Слон медленно поднялся… Глаза его блуждали, а губы беззвучно шевелились… Моська стоял перед ним, сжимая кулаки, и смотрел на этого жалкого пьяного человека-зверя… Потом подумал и сказал:
— Ничего, говоришь, не добьемся? Врешь! Всего добьемся!
Через два месяца Моська был присужден за насилие над офицером и оскорбление последнего при исполнении служебных обязанностей в бессрочную каторгу. Но первая рота помнит Моську.

Примечания

Фельдфебель, взводный, подвзводный, ефрейтор, унтер, — В дореволюционной армии эти звания присваивались младшему командному составу из солдат.
По-ефрейторски на караул — отдавать честь ружьем (особый воинский ружейный прием).
Штабс-капитан — офицерский чин в царской армии (между поручиком и майором).
Хоругвь — воинское знамя. Церковная священная хоругвь — большое полотнище на длинном древке с изображением Христа или святых.
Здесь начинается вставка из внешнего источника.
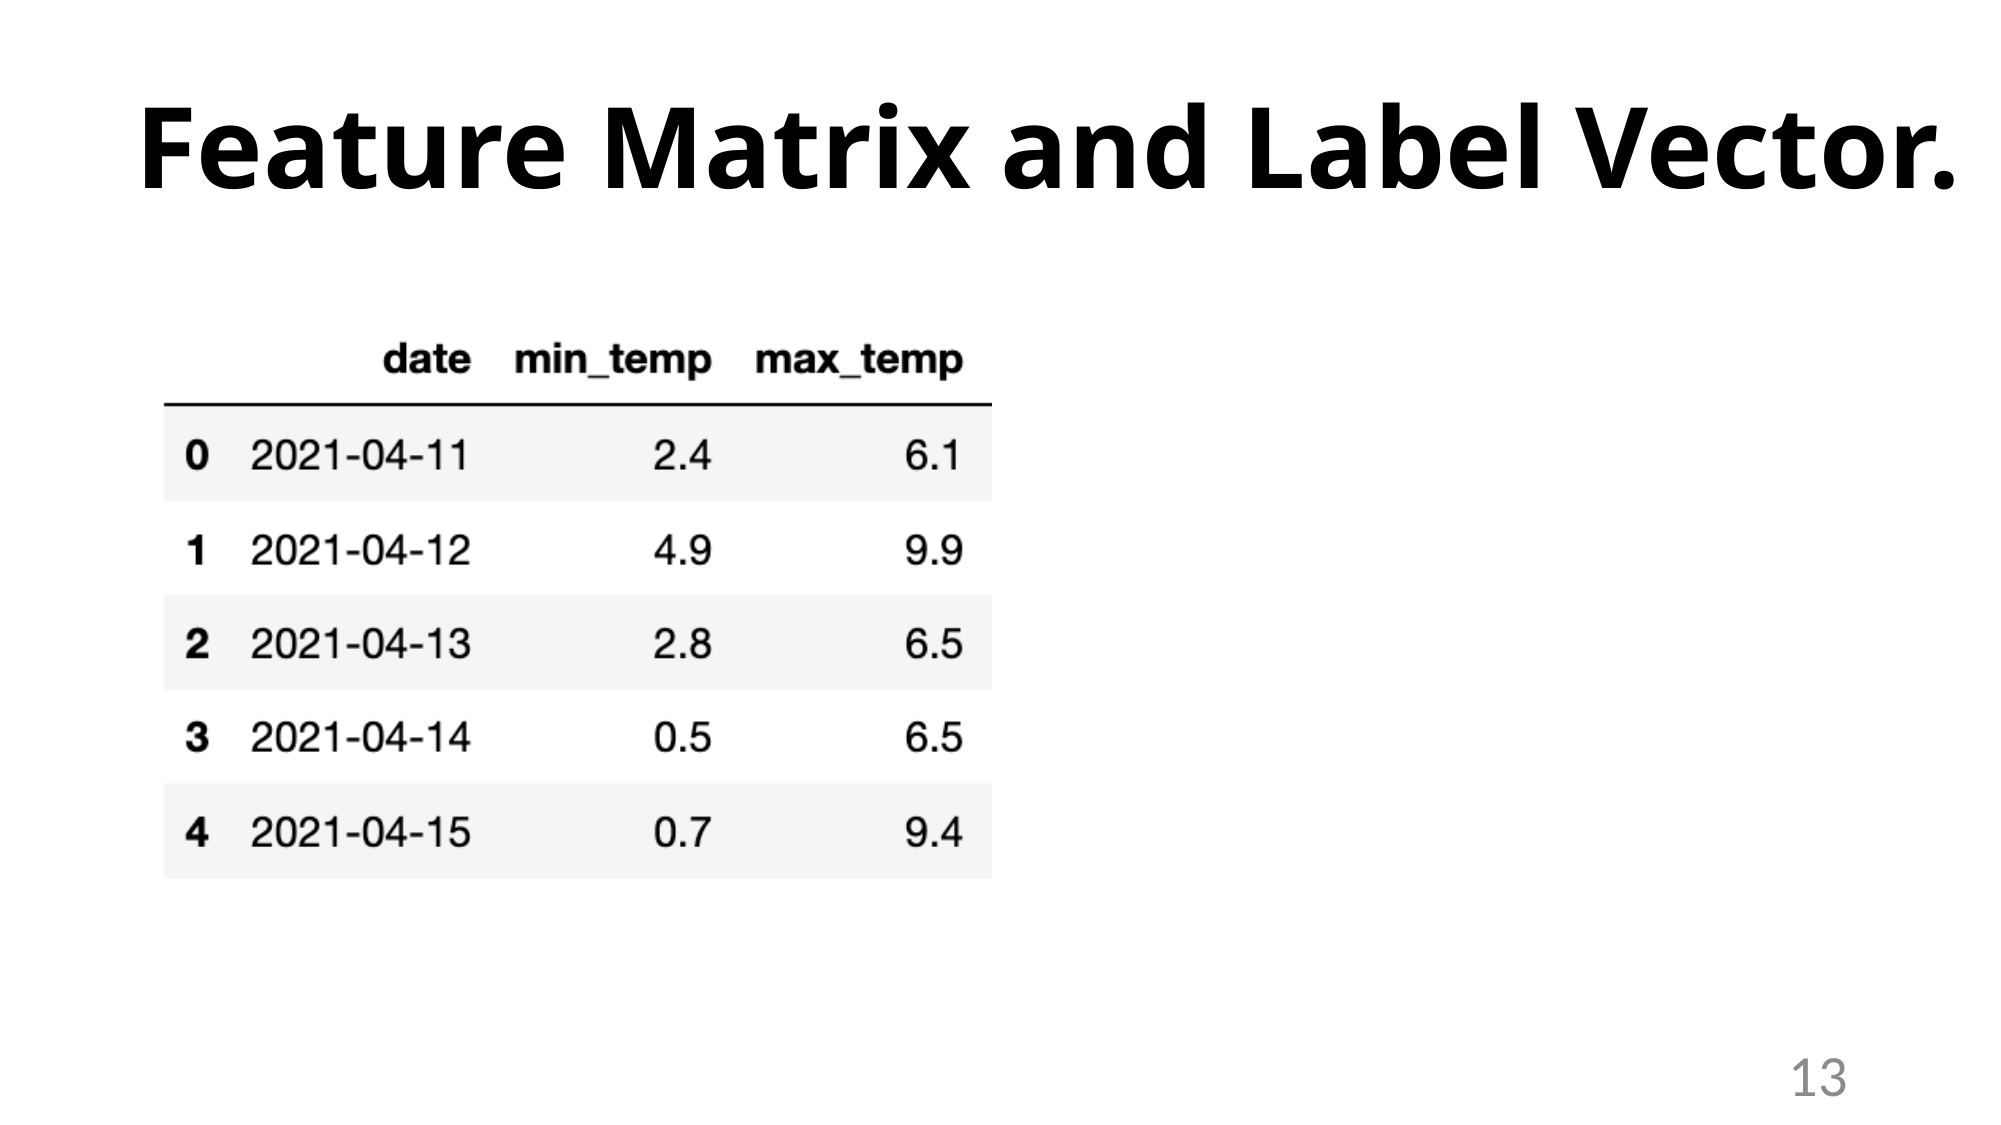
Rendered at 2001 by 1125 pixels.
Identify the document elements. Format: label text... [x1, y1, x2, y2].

slide_number 13 [1412, 1042, 1863, 1103]
title Feature Matrix and Label Vector. [120, 22, 2000, 283]
picture [120, 294, 992, 893]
Гренадер — здесь: рослый солдат. Так называли солдат особого рода войск, вооруженных гранатами (фр. grenade), а впоследствии солдат высокого роста из отборной части войск.
Взять под микитки — под ребра.
…по голому пузу пузырем с горохом!.. — ‘Пузырем’ называли в то время мешок для хранения сыпучих продуктов.
Скатал валенки, отдал пушку (жарг.) — приврал, обманул, подшутил.
Пушкарь (жарг.) — обманщик, болтун, пустослов. В прямом значении: артиллерист.
Каптенармус — должностное лицо в армии, отвечающее за хранение имущества в ротном складе (кладовой).
Цейххауз (цейхгауз) — воинский склад оружия, обмундирования, снаряжения и т. п.
Кунстштюки (кунштюки) — разные проделки, фокусы, ловкие штуки.
Словесность — здесь: воинские уставы в дореволюционной армии.
Дневальство — дневное наблюдение за порядком и чистотой в помещении роты.
‘Нет у тебя Бози инии, разве мене…’ (церковнослав.) — Нет у тебя Бога иного, кроме меня.